> _Information given_:
== Segment start ==

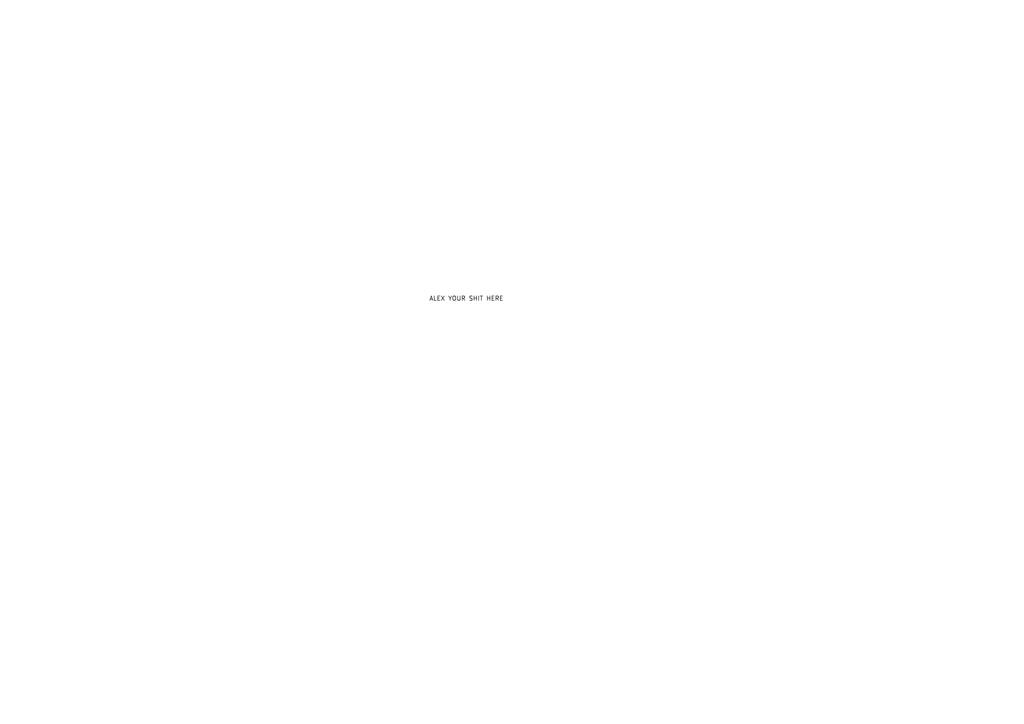
<source format=kicad_sch>
(kicad_sch (version 20230121) (generator eeschema)

  (uuid 283256c9-17c0-4062-8970-b31f914079db)

  (paper "A4")

  


  (label "ALEX YOUR SHIT HERE" (at 124.46 87.63 0) (fields_autoplaced)
    (effects (font (size 1.27 1.27)) (justify left bottom))
    (uuid 7a5d3cdb-e0d3-4aba-bb97-3aa17996ef6a)
  )

  (sheet_instances
    (path "/" (page "1"))
  )
)

</source>
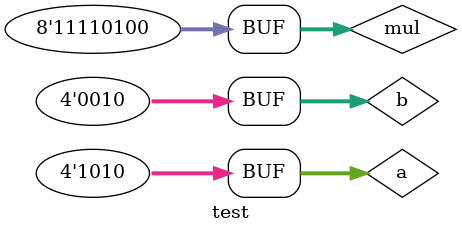
<source format=v>
`timescale 1ns / 1ps

module test();
    reg [3:0]a = 4'b1010;
    reg [3:0]b = 4'b0010;
    
    reg [7:0] mul;
    always@* begin
        mul = $signed(a)*$signed(b);
        $display(mul);
    end
endmodule

</source>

== Segment end ==

With the line containing "reg [7:0] mul;" as the first, output each line through the final line of the entries above, exactly.

> _Answer to this exercise_:
    reg [7:0] mul;
    always@* begin
        mul = $signed(a)*$signed(b);
        $display(mul);
    end
endmodule

</source>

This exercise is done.